All this has been happening in the context of a major wave of new post-crisis regulation impacting the industry. That, too, has had an impact on operational structures, as managers have had to increase their own in-house compliance capacity to respond to the new regulatory requirements.

The industry is therefore becoming more ‘institutionalized’ not only in terms of assets under management but also in terms of its own operational infrastructure. But this has created issues for emerging managers. The increased costs to implement more robust operational infrastructure in order to attract institutional capital is becoming a real challenge to their growth.

These changes, as well as the hedge fund industry’s responses, attitudes and opinions toward them, were the catalyst for this joint research initiative between AIMA and KPMG. This paper features analysis of a recent survey of global hedge fund managers and considers the impacts of a changing investor base on the industry, including the manner in which the institutionalization of the hedge fund industry is resulting in an increased focus on operational infrastructure by managers and how global regulation is impacting day-to-day operations.

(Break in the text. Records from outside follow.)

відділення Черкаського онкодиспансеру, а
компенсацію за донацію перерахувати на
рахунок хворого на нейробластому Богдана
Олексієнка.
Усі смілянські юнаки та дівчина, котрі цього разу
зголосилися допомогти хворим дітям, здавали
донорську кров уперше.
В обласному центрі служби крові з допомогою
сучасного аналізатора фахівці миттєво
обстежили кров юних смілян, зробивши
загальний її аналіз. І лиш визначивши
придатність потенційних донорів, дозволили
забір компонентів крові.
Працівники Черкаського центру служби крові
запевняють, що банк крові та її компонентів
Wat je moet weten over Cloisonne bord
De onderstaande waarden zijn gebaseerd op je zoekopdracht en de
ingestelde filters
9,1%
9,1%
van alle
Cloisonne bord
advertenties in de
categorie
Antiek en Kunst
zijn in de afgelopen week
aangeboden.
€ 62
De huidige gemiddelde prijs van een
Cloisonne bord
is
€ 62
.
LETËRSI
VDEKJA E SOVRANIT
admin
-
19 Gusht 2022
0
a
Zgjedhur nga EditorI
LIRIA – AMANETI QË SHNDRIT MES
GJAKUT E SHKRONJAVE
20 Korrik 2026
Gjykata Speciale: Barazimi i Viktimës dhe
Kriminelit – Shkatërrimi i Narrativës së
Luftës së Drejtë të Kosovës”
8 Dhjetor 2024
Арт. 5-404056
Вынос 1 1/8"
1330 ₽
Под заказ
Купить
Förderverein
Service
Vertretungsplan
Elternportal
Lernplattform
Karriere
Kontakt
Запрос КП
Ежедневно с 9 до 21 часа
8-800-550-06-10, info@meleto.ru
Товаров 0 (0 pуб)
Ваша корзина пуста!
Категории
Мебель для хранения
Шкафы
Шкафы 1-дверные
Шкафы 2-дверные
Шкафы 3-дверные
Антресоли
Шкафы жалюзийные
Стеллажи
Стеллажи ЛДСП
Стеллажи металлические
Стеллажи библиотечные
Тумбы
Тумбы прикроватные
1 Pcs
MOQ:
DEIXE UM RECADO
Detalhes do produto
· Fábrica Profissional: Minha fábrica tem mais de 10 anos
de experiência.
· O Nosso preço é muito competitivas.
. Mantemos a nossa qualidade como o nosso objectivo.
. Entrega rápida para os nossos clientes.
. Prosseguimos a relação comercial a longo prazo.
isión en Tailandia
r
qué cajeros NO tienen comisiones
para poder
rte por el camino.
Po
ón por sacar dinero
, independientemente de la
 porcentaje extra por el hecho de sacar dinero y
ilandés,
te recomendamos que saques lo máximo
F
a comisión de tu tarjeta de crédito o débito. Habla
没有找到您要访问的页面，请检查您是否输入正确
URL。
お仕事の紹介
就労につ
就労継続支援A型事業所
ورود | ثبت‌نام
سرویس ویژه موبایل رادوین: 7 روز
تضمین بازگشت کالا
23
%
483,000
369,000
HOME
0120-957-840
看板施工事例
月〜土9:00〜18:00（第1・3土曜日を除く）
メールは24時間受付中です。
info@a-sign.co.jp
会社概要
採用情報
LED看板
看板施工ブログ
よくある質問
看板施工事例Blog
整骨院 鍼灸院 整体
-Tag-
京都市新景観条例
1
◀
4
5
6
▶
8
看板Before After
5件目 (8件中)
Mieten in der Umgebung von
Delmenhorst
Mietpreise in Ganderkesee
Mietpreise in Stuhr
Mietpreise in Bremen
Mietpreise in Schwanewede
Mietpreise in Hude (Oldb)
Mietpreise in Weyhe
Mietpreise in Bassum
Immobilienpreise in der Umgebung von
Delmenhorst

The following are some of the many compelling findings from the survey:

  • Institutional investors now represent a clear majority of all assets under management by the global hedge fund industry, with 57 percent of the industry’s AUM residing in this category. The proportion of hedge fund industry assets originating from institutional investors has grown significantly since the financial crisis.
     
  • Investor size and manager size are strongly correlated in terms of allocations made by investors to managers. Large institutional investors are more likely to allocate to large hedge fund managers, while smaller family offices are more likely to allocate to smaller hedge fund managers.
     
  • For fund of funds, the opposite is true, as allocations are twice as likely to go to managers with less than US$500 million in assets than those with assets in excess of US$1 billion. Fund of funds are increasingly focusing on emerging managers.
     
  • New money injected into the industry since 2008 has come primarily from North America, Asia-Pacific and the Middle East, while allocations from the European Union have held steady and those from Switzerland have declined.
     
  • The amount of time managers say they have spent handling due diligence inquiries from investors has doubled since 2008.
     
  • Seven of every 10 respondents reported a decrease in fund of funds allocations since 2008. This decrease has been largely offset by the new influx of capital from institutional investors.
     
  • Managers have become much more institutionalized in terms of their operational infrastructure as a result of increased investor demands. In fact, 82 percent of respondents reported an increase in demand for transparency from investors, while 88 percent said investors are demanding greater due diligence.
     
  • Managers have significantly increased headcount to respond to both increased regulatory compliance requirements, and increased investor demand for transparency and due diligence. Respondents almost unanimously (98 percent) reported an increase of at least one employee in the area of regulatory compliance, while 26 percent said they had hired two or more people in this area.
     
  • Respondents, both large and small, are confident there will be strong inflows into the industry over the next several years, but expect there will be fewer managers in operation at both ends of the scale.
     
  • Boutique players continue to demonstrate an ability to evolve and, indeed, thrive in this changing business landscape. One example is the emergence of ‘co-opetition’, where managers with different strategies, who would otherwise be competitors, come together to form mutually beneficial working relationships.

These will prove to be pivotal days in the evolution of the global hedge fund industry. The strategies, decisions and reactions of today will shape the form and function of the industry for years to come. What better time, then, to examine the inner workings and decision-making processes taking place within the boardrooms of the world’s hedge funds?